The 2 1/4 percent note maturing in July 2004, one of the securities most sensitive to Fed rate changes, gained more than 1/8, or US$1.25 per US$1,000 face amount, to 100 15/32 at 5:15pm Friday as Goldman said the Fed will cut the overnight interbank lending rate as much as 1 percentage point by year-end to 0.75 percent.
The note's yield fell 12 basis points to 2 percent, its lowest since the government began regular sales of the security in the 1970s. It has dropped 1.37 percentage points in the past 11 weeks.
"Fed rate cuts, weakness in manufacturing -- people are running those scenarios and it's making them depressed, which is making them buy Treasuries," said John Poole, who helps manage US$10 billion at Mellon Private Asset Management in Boston.
The 4 7/8 percent note due in 2012 rose 13/16 to 104 9/16, trimming its yield 10 basis points to an eight-month low of 4.29 percent. A basis point equals 0.01 percentage point.
The 10-year note lagged gains in the two-year note as some analysts said a rate cut after 11 reductions last year may spark faster inflation, eroding the value of securities with longer maturities. The difference in yields between two and 10-year notes widened 2 basis points to 2.29 percentage points. The gap is the widest since January 1993, months after the Fed finished a series of rate cuts.

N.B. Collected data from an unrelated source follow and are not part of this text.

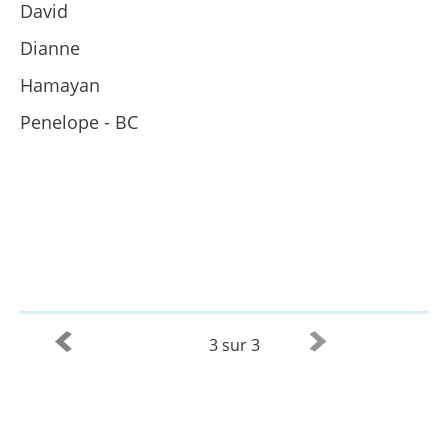
David
Dianne
Hamayan
Penelope - BC
3 sur 3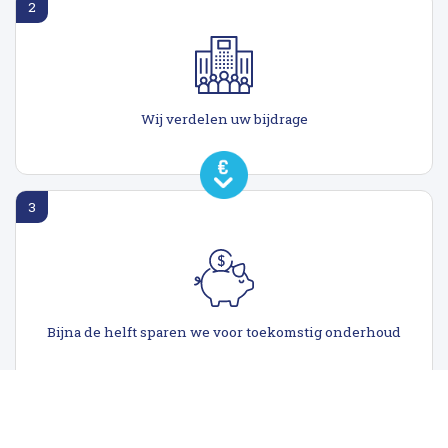
2
Wij verdelen uw bijdrage
3
Bijna de helft sparen we voor toekomstig onderhoud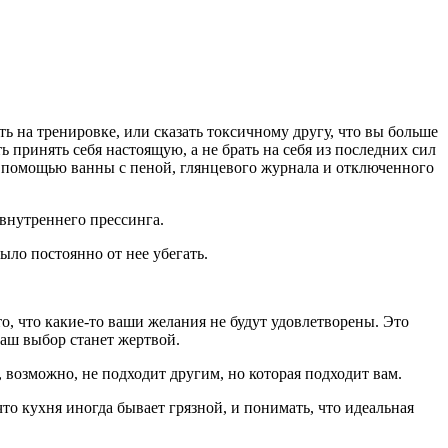
ть на тренировке, или сказать токсичному другу, что вы больше
ь принять себя настоящую, а не брать на себя из последних сил
с помощью ванны с пеной, глянцевого журнала и отключенного
 внутреннего прессинга.
ыло постоянно от нее убегать.
то, что какие-то ваши желания не будут удовлетворены. Это
ваш выбор станет жертвой.
 возможно, не подходит другим, но которая подходит вам.
о кухня иногда бывает грязной, и понимать, что идеальная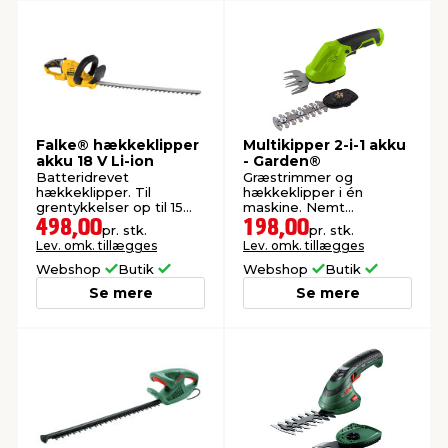
Falke® hækkeklipper
Multikipper 2-i-1 akku
akku 18 V Li-ion
- Garden®
Batteridrevet
Græstrimmer og
hækkeklipper. Til
hækkeklipper i én
grentykkelser op til 15
maskine. Nemt
mm. Sværdlængde: 55
klingeskifte. Inkl. batteri
498,00
198,00
pr. stk.
pr. stk.
cm
og lader.
Lev. omk. tillægges
Lev. omk. tillægges
Webshop
Butik
Webshop
Butik
Se mere
Se mere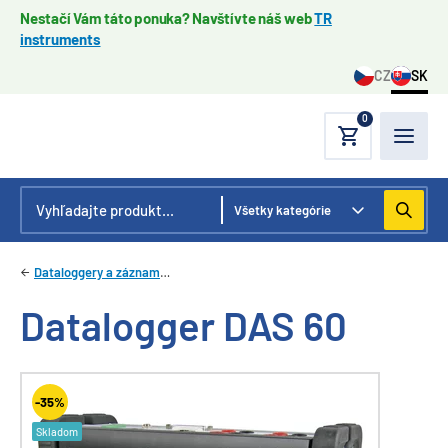
Nestačí Vám táto ponuka? Navštívte náš web
TR
instruments
CZ
SK
0
Dataloggery a záznamníky
Datalogger DAS 60
-35%
Skladom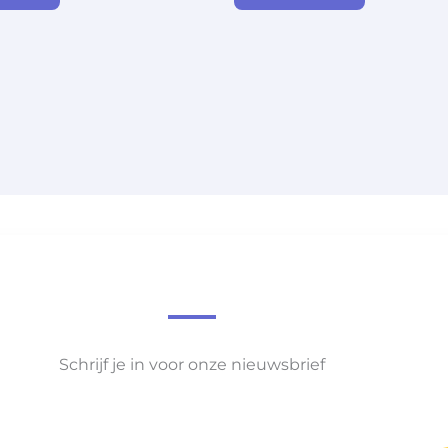
Schrijf je in voor onze nieuwsbrief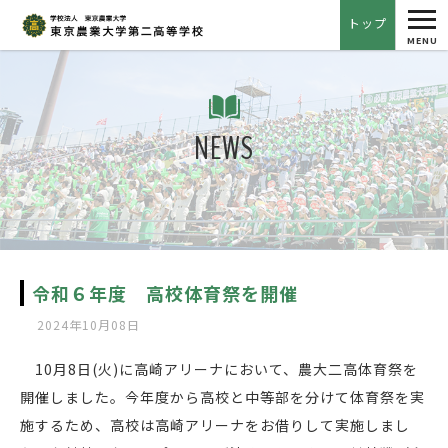
tog
トップ
nav
MENU
NEWS
令和６年度 高校体育祭を開催
2024年10月08日
10月8日(火)に高崎アリーナにおいて、農大二高体育祭を
開催しました。今年度から高校と中等部を分けて体育祭を実
施するため、高校は高崎アリーナをお借りして実施しまし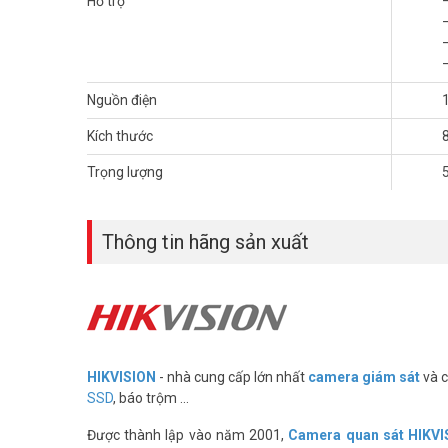
Hỗ trợ
Vuhoangtelecom
nhé.
Nguồn điện
Kích thước
Trọng lượng
Thông tin hãng sản xuất
HIKVISION
- nhà cung cấp lớn nhất
camera giám sát
và c
SSD
, báo trộm ...
Được thành lập vào năm 2001,
Camera quan sát HIKVI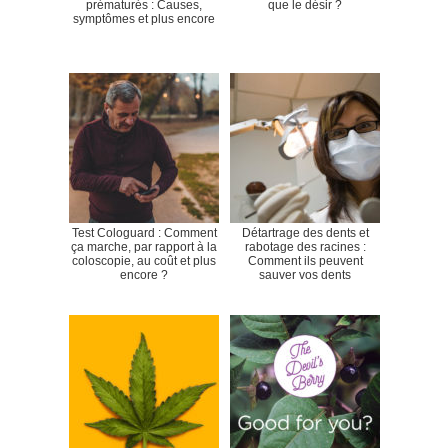
prématurés : Causes,
que le désir ?
symptômes et plus encore
Test Cologuard : Comment
Détartrage des dents et
ça marche, par rapport à la
rabotage des racines :
coloscopie, au coût et plus
Comment ils peuvent
encore ?
sauver vos dents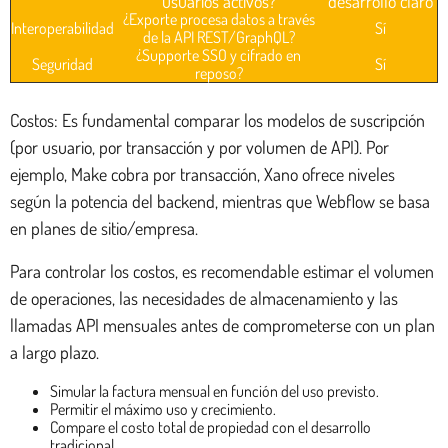
usuarios activos?
desarrollo claro
¿Exporte procesa datos a través
Interoperabilidad
Sí
de la API REST/GraphQL?
¿Supporte SSO y cifrado en
Seguridad
Sí
reposo?
Costos: Es fundamental comparar los modelos de suscripción
(por usuario, por transacción y por volumen de API). Por
ejemplo, Make cobra por transacción, Xano ofrece niveles
según la potencia del backend, mientras que Webflow se basa
en planes de sitio/empresa.
Para controlar los costos, es recomendable estimar el volumen
de operaciones, las necesidades de almacenamiento y las
llamadas API mensuales antes de comprometerse con un plan
a largo plazo.
Simular la factura mensual en función del uso previsto.
Permitir el máximo uso y crecimiento.
Compare el costo total de propiedad con el desarrollo
tradicional.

Ten-year notes also lagged gains in two-year notes as investors anticipated the government's sale next week of a record US$18 billion in 10-year notes and $22 billion in five-year notes.

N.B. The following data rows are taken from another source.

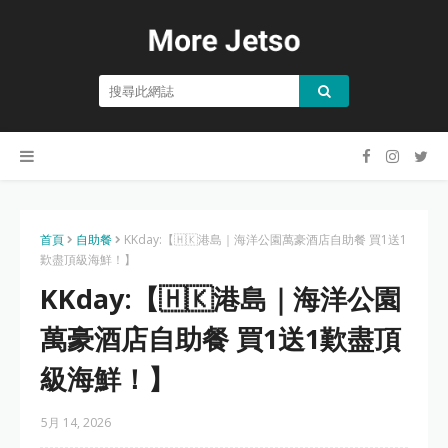
首頁
自助餐
KKday:【🇭🇰港島｜海洋公園萬豪酒店自助餐 買1送1
歎盡頂級海鮮！】
KKday:【🇭🇰港島｜海洋公園
萬豪酒店自助餐 買1送1歎盡頂
級海鮮！】
5月 14, 2026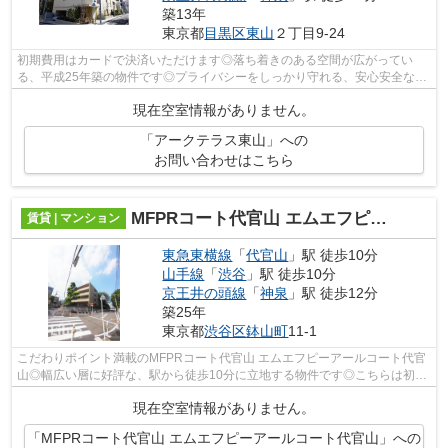
築13年
東京都
目黒区
東山
２丁目9-24
初期費用はカードで決済いただけます◎落ち着きのある空間が広がってい
る、平成25年築の物件です◎プライバシーをしっかり守れる、安心安全なマ
ンションです◎こだわりの条件として多い、...
現在空室情報がありません。
「アークテラス東山」への
お問い合わせはこちら
MFPRコート代官山 エムエフピーアールコート代官山
賃貸 | マンション
東急東横線
「
代官山
」駅 徒歩10分
山手線
「
渋谷
」駅 徒歩10分
京王井の頭線
「
神泉
」駅 徒歩12分
築25年
東京都
渋谷区
鉢山町
11-1
こだわりポイント満載のMFPRコート代官山 エムエフピーアールコート代官
山◎幅広い層に好評な、駅から徒歩10分に立地する物件です◎こちらは初期
費用をカードでお支払いいただける物件で...
現在空室情報がありません。
「MFPRコート代官山 エムエフピーアールコート代官山」への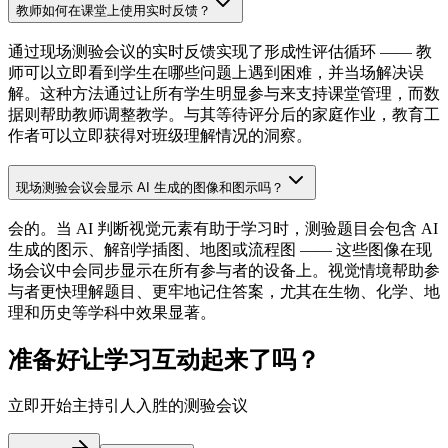
教师如何在课堂上使用实时反馈？
通过现场测验会议的实时反馈实现了形成性评估循环 —— 教
师可以立即看到学生在哪些问题上遇到困难，并当场解决误
解。这种方法通过让所有学生明显参与来支持课堂管理，而数
据则帮助教师调整教学。与其等待评分后的家庭作业，教育工
作者可以立即获得对班级理解情况的洞察。
现场测验会议会显示 AI 生成的图像和图示吗？
会的。当 AI 判断视觉元素有助于学习时，测验题目会包含 AI
生成的图示、解剖学插图、地图或流程图 —— 这些图像在现
场会议中会同步显示在所有参与者的设备上。视觉情境帮助参
与者更快理解题目、更牢地记住答案，尤其在生物、化学、地
理和历史等学科中效果显著。
准备好让学习互动起来了吗？
立即开始主持引人入胜的测验会议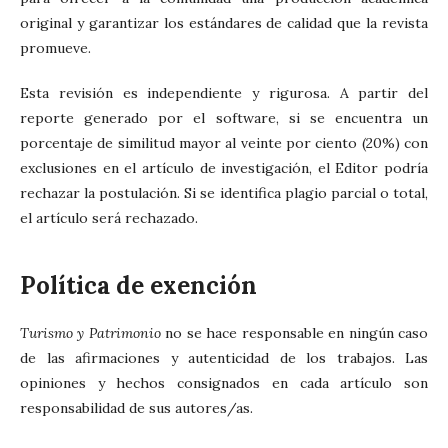
original y garantizar los estándares de calidad que la revista
promueve.
Esta revisión es independiente y rigurosa. A partir del
reporte generado por el software, si se encuentra un
porcentaje de similitud mayor al veinte por ciento (20%) con
exclusiones en el artículo de investigación, el Editor podría
rechazar la postulación. Si se identifica plagio parcial o total,
el artículo será rechazado.
Política de exención
Turismo y Patrimonio
no se hace responsable en ningún caso
de las afirmaciones y autenticidad de los trabajos. Las
opiniones y hechos consignados en cada artículo son
responsabilidad de sus autores/as.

The Treasury is swelling the supply of securities to finance the first budget deficit since 1997. The five-year note sale equals the size of a record sale last quarter.
The yield gap between two and 10-year notes is within 40 basis points of its peak in 1992 of 2.68 percentage points. "You can certainly surpass that high" within a few months, said Richard Gilhooly, a government bond strategist at BNP Paribas.

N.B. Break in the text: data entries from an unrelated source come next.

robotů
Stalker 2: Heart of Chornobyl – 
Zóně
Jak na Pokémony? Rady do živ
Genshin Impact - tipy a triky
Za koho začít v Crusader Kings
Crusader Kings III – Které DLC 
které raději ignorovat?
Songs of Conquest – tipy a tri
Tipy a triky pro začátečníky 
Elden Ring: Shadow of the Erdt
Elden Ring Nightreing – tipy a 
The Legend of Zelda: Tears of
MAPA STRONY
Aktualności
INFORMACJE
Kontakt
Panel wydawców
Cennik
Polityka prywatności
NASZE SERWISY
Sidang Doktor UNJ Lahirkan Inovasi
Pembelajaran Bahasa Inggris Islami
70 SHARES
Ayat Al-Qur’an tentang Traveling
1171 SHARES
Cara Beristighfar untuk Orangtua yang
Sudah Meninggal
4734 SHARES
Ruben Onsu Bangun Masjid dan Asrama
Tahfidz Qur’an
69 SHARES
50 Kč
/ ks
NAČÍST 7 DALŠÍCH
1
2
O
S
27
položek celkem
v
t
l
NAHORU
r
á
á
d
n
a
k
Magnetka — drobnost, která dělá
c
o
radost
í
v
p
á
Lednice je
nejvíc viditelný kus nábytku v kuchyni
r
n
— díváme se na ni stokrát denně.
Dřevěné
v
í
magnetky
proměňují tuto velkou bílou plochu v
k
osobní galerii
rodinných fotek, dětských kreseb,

A government report today added to evidence the recovery is slowing. The economy generated 6,000 new jobs last month, a fraction of the 60,000 forecast by economists, leaving the unemployment rate at 5.9 percent.
Stocks fell, boosting the appeal of Treasuries' fixed-rate payments. The S&P 500 dropped 2.3 percent, extending its losses this year to 25 percent amid corporate accounting scandals and concern profit growth will be sluggish. The tumble in stocks has weakened consumer confidence. Economists say that may lead to a decline in consumer spending, which accounts for two-thirds of demand in the economy.
Reports earlier this week showed the US economy expanded at less than half the rate forecast in the second quarter and that manufacturing growth slowed in July.
The economy grew 1.1 percent in the second quarter, cooling from a 5 percent annual rate of expansion in the January-to-March period. The Institute for Supply Management said its factory index fell to 50.5 in July from 56.2 in June.